[OS X TeX] TL2008 destroys my geometry

Alain Schremmer schremmer.alain at gmail.com
Sun Jan 4 19:12:46 CET 2009


On Jan 4, 2009, at 12:36 PM, Herbert Schulz wrote:

>
> On Jan 4, 2009, at 11:01 AM, Alain Schremmer wrote:
>
>> On Jan 4, 2009, at 11:37 AM, Peter Dyballa wrote:
>>
>>> you must not dictate how an user typesets his or her documents.  
>>> Particularly foul is to load an input encoding clandestine. This  
>>> will print an u from an input x (or something like that). The  
>>> decision on encodings used belongs to the user, not the package  
>>> author
>>
>> This anarchist agrees. But, the freedom must be real, that is the  
>> decision on encodings must be CLEARLY posed to the user who must  
>> understand it. I for one have no idea what the whole thing is.
>>
>> Best regards
>> --schremmer
>
>
> Howdy,
>
> I assume you are talking about the whole encoding mess.
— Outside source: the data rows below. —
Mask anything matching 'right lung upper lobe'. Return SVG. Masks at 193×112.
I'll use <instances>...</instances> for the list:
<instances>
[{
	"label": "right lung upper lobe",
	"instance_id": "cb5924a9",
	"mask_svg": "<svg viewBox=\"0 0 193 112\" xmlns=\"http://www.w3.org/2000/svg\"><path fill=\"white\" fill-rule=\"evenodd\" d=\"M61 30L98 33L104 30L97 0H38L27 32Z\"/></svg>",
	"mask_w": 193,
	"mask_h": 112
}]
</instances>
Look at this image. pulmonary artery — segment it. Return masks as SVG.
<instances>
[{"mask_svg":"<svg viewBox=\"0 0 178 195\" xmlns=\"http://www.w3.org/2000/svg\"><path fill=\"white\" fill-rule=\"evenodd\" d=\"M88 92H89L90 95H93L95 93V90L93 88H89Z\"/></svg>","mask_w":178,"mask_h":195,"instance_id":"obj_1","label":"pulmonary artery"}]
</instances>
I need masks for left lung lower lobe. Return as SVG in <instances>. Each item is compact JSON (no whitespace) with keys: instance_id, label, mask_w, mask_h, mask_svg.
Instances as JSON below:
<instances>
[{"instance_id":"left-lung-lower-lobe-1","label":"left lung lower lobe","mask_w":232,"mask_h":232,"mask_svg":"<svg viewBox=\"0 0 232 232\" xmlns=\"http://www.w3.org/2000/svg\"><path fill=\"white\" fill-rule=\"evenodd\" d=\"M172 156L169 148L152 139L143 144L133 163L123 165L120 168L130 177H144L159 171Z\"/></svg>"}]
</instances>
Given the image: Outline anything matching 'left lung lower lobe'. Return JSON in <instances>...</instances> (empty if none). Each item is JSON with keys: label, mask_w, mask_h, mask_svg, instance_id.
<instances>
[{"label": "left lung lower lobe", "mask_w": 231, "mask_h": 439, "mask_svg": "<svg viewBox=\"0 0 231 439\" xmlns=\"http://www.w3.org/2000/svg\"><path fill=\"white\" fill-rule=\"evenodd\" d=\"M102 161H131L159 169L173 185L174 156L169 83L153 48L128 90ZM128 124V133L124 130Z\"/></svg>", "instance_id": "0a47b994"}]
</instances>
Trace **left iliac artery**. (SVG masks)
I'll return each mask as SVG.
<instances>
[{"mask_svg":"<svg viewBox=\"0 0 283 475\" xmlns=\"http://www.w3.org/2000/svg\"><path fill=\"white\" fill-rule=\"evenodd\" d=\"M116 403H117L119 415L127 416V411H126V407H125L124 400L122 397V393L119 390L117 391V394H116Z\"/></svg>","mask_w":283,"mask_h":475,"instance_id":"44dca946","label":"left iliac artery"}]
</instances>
Yes, but I didn't want to know!!!!
>
> The problem is that once you get past the basic 128 character ASCII  
> set there have been multiple, INCOMPATIBLE ways of representing  
> (encoding) the extended character set; e.g., Mac Roman, Latin 1,  
> UTF-8. The last encoding is the first that seems to have universal  
> acceptance. TeX got around this problem by only using ASCII  
> characters and macros to construct accented character, etc.

First time I understand anything about the mess.
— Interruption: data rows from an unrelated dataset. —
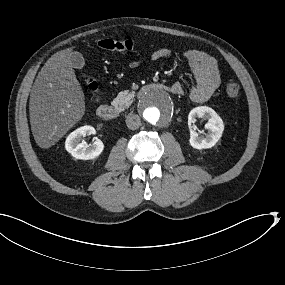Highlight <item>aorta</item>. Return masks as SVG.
<instances>
[{"mask_svg":"<svg viewBox=\"0 0 285 285\" xmlns=\"http://www.w3.org/2000/svg\"><path fill=\"white\" fill-rule=\"evenodd\" d=\"M140 113L142 118L150 125H167L176 116V99L167 90H150L141 99Z\"/></svg>","mask_w":285,"mask_h":285,"instance_id":"obj_1","label":"aorta"}]
</instances>
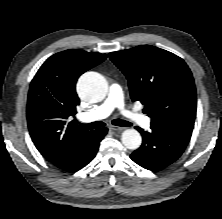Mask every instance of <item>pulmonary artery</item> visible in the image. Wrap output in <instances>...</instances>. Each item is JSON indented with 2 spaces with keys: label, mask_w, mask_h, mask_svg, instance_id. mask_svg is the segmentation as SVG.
<instances>
[{
  "label": "pulmonary artery",
  "mask_w": 222,
  "mask_h": 219,
  "mask_svg": "<svg viewBox=\"0 0 222 219\" xmlns=\"http://www.w3.org/2000/svg\"><path fill=\"white\" fill-rule=\"evenodd\" d=\"M114 109H119L121 114L130 122L139 124L144 128L149 127L150 119L139 112L127 108L124 104L122 89L118 84H112L107 100L94 110L81 114L79 118L83 122L101 120L108 117Z\"/></svg>",
  "instance_id": "obj_1"
}]
</instances>
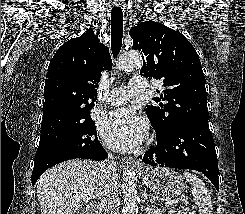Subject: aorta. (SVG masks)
<instances>
[{"mask_svg":"<svg viewBox=\"0 0 245 214\" xmlns=\"http://www.w3.org/2000/svg\"><path fill=\"white\" fill-rule=\"evenodd\" d=\"M142 63L141 55L138 52L133 51L121 55L116 65L120 70H131L140 68ZM122 191L124 195L125 214H137L139 196L137 194L134 171H128L124 177Z\"/></svg>","mask_w":245,"mask_h":214,"instance_id":"1","label":"aorta"}]
</instances>
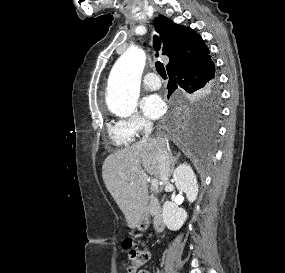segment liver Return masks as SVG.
Wrapping results in <instances>:
<instances>
[{
  "label": "liver",
  "mask_w": 285,
  "mask_h": 273,
  "mask_svg": "<svg viewBox=\"0 0 285 273\" xmlns=\"http://www.w3.org/2000/svg\"><path fill=\"white\" fill-rule=\"evenodd\" d=\"M157 152V143L140 141L110 154L103 163L105 186L130 228L136 227L146 205L148 174L160 177Z\"/></svg>",
  "instance_id": "1"
}]
</instances>
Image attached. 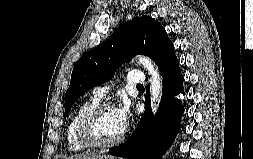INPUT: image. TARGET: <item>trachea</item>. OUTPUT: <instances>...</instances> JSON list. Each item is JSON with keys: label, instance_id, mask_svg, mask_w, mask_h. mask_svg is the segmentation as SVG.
<instances>
[{"label": "trachea", "instance_id": "trachea-1", "mask_svg": "<svg viewBox=\"0 0 253 159\" xmlns=\"http://www.w3.org/2000/svg\"><path fill=\"white\" fill-rule=\"evenodd\" d=\"M137 88H144V87H143V85H139V86H137Z\"/></svg>", "mask_w": 253, "mask_h": 159}]
</instances>
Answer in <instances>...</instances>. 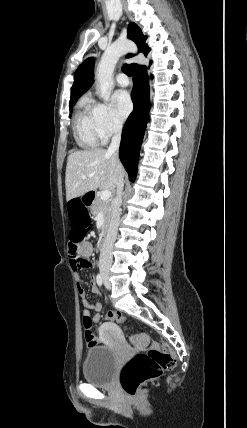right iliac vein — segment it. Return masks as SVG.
Returning a JSON list of instances; mask_svg holds the SVG:
<instances>
[{"label": "right iliac vein", "mask_w": 247, "mask_h": 428, "mask_svg": "<svg viewBox=\"0 0 247 428\" xmlns=\"http://www.w3.org/2000/svg\"><path fill=\"white\" fill-rule=\"evenodd\" d=\"M102 277L106 281L107 286L110 287V284L107 282V280H108V274H107L106 271H102Z\"/></svg>", "instance_id": "right-iliac-vein-1"}]
</instances>
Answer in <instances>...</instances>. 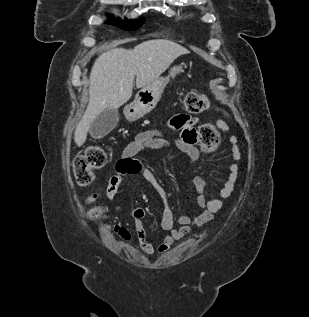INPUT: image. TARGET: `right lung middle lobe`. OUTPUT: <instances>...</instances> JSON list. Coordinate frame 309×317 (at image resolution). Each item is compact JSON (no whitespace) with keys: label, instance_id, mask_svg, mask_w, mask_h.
<instances>
[{"label":"right lung middle lobe","instance_id":"right-lung-middle-lobe-1","mask_svg":"<svg viewBox=\"0 0 309 317\" xmlns=\"http://www.w3.org/2000/svg\"><path fill=\"white\" fill-rule=\"evenodd\" d=\"M144 21H145L144 18H141L135 21L133 20L122 21L120 19H116L115 17L109 16L108 23L111 25L118 26L123 30L132 31V30H137L138 28H140L143 25Z\"/></svg>","mask_w":309,"mask_h":317}]
</instances>
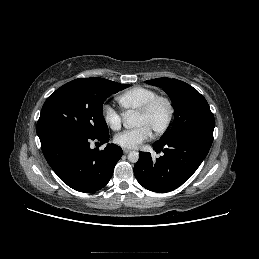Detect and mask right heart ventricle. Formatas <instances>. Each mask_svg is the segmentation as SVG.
Returning a JSON list of instances; mask_svg holds the SVG:
<instances>
[{
    "mask_svg": "<svg viewBox=\"0 0 259 259\" xmlns=\"http://www.w3.org/2000/svg\"><path fill=\"white\" fill-rule=\"evenodd\" d=\"M158 93L147 87L136 86L117 96V101L125 112L138 111Z\"/></svg>",
    "mask_w": 259,
    "mask_h": 259,
    "instance_id": "1",
    "label": "right heart ventricle"
}]
</instances>
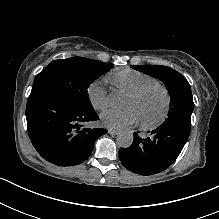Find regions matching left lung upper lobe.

> In LaTeX the inputenc package allows for a translation from the  
> stored encoding to something LaTeX can understand.

Ah!

> There are actually three things that must cooperate. The Editor  
> must save and read the source file in a known encoding so that it  
> can display the extended character set correctly. In TeXShop this  
> is done with a line such as
>
> %%!TEX encoding = UTF-8 Unicode
>
> near the top of the file before saving the file (or changing the  
> default encoding to UTF-8 in TeXShop->Preferences). The second is  
> to tell LaTeX how to interpret the extended character set (i.e.,  
> understand the a certain character number means é) using a line like
>
> \usepackage[utf8]{inputenc}
>
> for UTF-8 encoding. Finally the font you are using must have that  
> character in a certain location in the font file. To do this a line  
> like
>
> \usepackage[T1]{fontenc}
>
> tells LaTeX how to map the particular input code to an actual glyph  
> to be printed with ink onto the paper. Oh, one more thing, the font  
> itself must have the character or a blank glyph will be printed;  
> e.g., the Latin Modern fonts, an extended version of Computer  
> Modern, does have the character while Computer Modern doesn't.
>
> Hope that I've got that right and it's comprehensible.

This is the FIRST TIME I have put up with an explanation of the mess  
and I am glad I did.

BUT:

I think that you should now put that explanation, perhaps slightly  
edited, somewhere on the wiki in such a way that it would be one of  
the first things a potential customer would encounter.

And I remain unconvinced, should i suddenly decide to write in  
French, that I would know what to do. Still, it is a worthwhile start.